TASK PROMPT: Word for word, restate the records from their first line through the line with "The total of", both ends included; omit each picture.

THE DATA Block Start

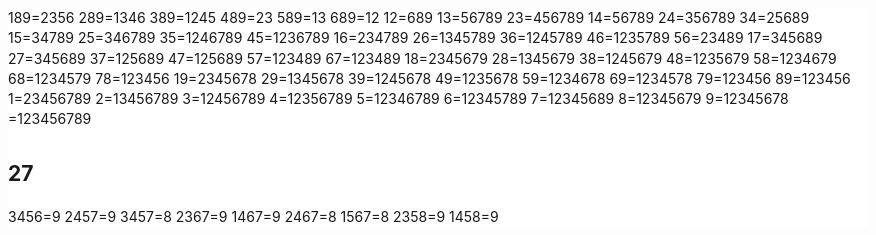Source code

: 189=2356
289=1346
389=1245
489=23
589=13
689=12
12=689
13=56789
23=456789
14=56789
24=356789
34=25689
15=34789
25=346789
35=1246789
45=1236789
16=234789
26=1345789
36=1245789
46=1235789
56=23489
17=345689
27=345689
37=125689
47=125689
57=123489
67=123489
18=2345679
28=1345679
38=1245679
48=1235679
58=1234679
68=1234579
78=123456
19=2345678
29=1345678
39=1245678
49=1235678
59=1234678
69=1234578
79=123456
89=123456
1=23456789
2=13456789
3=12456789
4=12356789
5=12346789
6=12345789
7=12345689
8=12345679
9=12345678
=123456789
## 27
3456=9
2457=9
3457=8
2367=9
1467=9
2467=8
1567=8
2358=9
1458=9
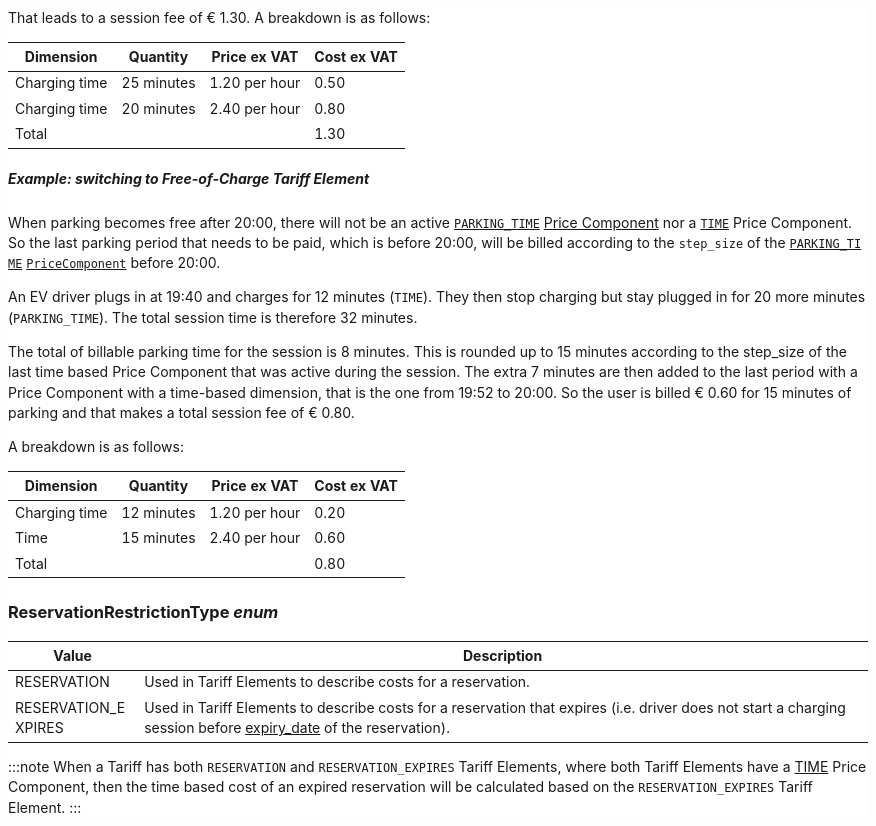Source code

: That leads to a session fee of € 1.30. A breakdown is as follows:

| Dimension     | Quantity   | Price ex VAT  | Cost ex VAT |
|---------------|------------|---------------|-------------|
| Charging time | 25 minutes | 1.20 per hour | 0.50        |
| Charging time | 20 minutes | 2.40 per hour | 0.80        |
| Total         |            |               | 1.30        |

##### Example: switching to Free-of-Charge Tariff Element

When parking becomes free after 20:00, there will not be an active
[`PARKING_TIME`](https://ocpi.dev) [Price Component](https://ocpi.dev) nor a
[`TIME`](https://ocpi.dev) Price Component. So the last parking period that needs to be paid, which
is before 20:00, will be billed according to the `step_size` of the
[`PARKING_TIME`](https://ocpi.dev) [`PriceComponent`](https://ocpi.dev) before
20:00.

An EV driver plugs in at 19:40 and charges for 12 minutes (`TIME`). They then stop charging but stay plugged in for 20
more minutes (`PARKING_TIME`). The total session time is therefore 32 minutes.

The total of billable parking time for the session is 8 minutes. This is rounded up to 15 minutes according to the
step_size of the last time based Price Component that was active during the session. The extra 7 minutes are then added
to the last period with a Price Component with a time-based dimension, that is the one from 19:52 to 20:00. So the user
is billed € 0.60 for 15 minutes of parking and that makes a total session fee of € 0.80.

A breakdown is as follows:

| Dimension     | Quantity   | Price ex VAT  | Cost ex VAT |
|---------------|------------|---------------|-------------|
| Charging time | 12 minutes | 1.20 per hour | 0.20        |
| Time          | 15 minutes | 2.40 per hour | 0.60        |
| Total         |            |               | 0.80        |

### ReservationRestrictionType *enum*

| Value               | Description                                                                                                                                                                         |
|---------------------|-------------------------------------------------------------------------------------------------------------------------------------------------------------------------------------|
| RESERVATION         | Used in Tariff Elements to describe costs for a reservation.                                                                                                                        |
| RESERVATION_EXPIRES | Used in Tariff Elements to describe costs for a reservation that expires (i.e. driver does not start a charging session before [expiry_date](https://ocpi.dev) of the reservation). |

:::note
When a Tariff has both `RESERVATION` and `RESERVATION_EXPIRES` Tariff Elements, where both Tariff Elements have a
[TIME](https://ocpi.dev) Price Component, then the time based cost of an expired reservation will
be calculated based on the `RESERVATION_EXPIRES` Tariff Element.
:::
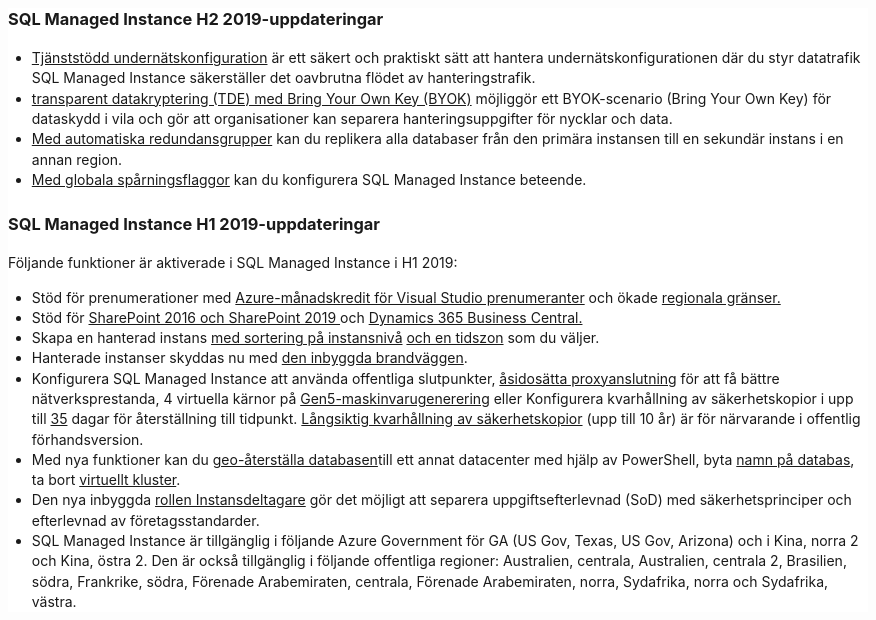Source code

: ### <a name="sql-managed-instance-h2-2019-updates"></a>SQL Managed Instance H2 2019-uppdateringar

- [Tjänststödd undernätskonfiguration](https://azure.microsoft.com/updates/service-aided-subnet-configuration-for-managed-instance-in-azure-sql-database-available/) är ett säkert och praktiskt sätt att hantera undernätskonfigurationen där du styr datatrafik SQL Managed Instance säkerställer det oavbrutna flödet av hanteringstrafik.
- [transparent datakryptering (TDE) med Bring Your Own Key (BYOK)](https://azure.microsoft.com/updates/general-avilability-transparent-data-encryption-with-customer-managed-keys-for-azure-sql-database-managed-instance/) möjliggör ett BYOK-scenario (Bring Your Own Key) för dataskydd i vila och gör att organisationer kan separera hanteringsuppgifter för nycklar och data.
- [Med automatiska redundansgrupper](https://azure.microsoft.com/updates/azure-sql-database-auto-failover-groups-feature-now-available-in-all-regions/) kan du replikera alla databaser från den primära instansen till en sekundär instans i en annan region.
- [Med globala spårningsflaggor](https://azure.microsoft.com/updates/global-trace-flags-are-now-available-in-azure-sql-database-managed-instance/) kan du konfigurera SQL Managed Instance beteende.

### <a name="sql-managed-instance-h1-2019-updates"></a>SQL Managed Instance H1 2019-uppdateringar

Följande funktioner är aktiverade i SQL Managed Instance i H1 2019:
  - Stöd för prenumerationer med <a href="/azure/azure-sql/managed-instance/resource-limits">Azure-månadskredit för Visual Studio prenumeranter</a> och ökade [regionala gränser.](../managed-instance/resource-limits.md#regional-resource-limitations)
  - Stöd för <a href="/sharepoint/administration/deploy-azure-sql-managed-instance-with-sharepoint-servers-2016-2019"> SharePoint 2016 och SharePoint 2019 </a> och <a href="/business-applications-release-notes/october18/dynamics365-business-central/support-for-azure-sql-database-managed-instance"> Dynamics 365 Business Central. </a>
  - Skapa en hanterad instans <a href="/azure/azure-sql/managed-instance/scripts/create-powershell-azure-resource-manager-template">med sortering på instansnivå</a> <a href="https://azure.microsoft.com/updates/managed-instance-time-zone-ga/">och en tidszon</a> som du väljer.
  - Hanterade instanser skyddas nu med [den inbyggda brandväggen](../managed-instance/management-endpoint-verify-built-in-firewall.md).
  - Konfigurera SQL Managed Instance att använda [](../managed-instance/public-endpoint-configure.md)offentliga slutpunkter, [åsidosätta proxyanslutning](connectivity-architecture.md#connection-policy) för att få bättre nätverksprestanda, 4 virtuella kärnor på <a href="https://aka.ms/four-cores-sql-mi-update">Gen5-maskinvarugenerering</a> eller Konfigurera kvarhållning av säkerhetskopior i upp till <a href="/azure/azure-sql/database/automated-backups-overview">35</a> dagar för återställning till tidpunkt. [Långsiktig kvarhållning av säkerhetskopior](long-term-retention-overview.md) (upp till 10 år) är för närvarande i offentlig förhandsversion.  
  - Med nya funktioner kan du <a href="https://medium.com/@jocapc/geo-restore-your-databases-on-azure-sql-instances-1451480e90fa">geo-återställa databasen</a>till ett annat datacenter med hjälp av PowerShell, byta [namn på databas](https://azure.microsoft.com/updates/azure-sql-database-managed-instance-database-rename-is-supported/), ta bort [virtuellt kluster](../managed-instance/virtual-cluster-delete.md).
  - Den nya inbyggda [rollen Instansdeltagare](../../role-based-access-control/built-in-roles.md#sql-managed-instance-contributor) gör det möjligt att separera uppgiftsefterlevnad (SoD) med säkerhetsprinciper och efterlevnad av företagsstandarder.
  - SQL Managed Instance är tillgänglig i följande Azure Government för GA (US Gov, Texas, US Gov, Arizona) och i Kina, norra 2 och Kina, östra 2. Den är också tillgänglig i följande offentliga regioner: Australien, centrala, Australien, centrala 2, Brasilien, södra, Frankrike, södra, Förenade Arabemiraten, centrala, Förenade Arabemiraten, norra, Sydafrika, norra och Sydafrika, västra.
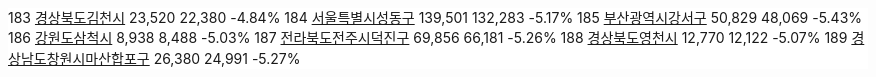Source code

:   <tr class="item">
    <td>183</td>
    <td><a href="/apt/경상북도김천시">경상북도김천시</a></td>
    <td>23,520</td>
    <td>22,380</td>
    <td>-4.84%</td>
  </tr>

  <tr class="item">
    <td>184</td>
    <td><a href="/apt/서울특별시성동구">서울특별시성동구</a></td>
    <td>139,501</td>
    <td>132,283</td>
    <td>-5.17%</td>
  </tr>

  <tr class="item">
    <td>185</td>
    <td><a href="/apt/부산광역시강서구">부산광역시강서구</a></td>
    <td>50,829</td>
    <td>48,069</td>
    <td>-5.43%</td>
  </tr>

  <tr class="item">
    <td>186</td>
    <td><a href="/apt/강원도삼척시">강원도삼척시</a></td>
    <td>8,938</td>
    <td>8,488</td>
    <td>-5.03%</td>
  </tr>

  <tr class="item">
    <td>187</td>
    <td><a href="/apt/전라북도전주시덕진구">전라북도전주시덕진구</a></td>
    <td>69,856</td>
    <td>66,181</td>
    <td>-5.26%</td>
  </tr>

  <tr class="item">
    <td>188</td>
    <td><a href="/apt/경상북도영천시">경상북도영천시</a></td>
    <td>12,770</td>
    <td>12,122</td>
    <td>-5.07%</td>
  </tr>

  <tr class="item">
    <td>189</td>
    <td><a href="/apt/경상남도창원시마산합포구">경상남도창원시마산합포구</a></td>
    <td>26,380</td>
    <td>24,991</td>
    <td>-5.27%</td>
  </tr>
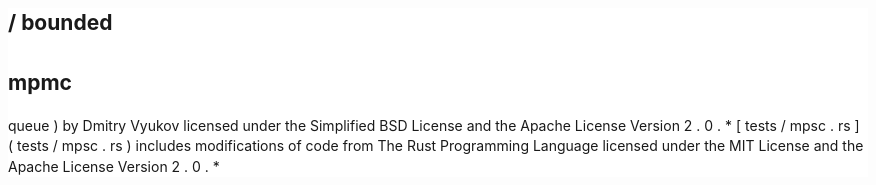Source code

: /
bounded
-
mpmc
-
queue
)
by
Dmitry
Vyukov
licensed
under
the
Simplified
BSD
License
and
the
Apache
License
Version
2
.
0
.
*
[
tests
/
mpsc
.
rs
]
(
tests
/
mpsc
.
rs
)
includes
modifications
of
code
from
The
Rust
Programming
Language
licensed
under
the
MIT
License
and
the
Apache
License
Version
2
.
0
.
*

THE DATA Block End

ANSWER SPACE:
Source code

: 189=2356
289=1346
389=1245
489=23
589=13
689=12
12=689
13=56789
23=456789
14=56789
24=356789
34=25689
15=34789
25=346789
35=1246789
45=1236789
16=234789
26=1345789
36=1245789
46=1235789
56=23489
17=345689
27=345689
37=125689
47=125689
57=123489
67=123489
18=2345679
28=1345679
38=1245679
48=1235679
58=1234679
68=1234579
78=123456
19=2345678
29=1345678
39=1245678
49=1235678
59=1234678
69=1234578
79=123456
89=123456
1=23456789
2=13456789
3=12456789
4=12356789
5=12346789
6=12345789
7=12345689
8=12345679
9=12345678
=123456789
## 27
3456=9
2457=9
3457=8
2367=9
1467=9
2467=8
1567=8
2358=9
1458=9
Source code

: That leads to a session fee of € 1.30. A breakdown is as follows:

| Dimension     | Quantity   | Price ex VAT  | Cost ex VAT |
|---------------|------------|---------------|-------------|
| Charging time | 25 minutes | 1.20 per hour | 0.50        |
| Charging time | 20 minutes | 2.40 per hour | 0.80        |
| Total         |            |               | 1.30        |

##### Example: switching to Free-of-Charge Tariff Element

When parking becomes free after 20:00, there will not be an active
[`PARKING_TIME`](https://ocpi.dev) [Price Component](https://ocpi.dev) nor a
[`TIME`](https://ocpi.dev) Price Component. So the last parking period that needs to be paid, which
is before 20:00, will be billed according to the `step_size` of the
[`PARKING_TIME`](https://ocpi.dev) [`PriceComponent`](https://ocpi.dev) before
20:00.

An EV driver plugs in at 19:40 and charges for 12 minutes (`TIME`). They then stop charging but stay plugged in for 20
more minutes (`PARKING_TIME`). The total session time is therefore 32 minutes.

The total of billable parking time for the session is 8 minutes. This is rounded up to 15 minutes according to the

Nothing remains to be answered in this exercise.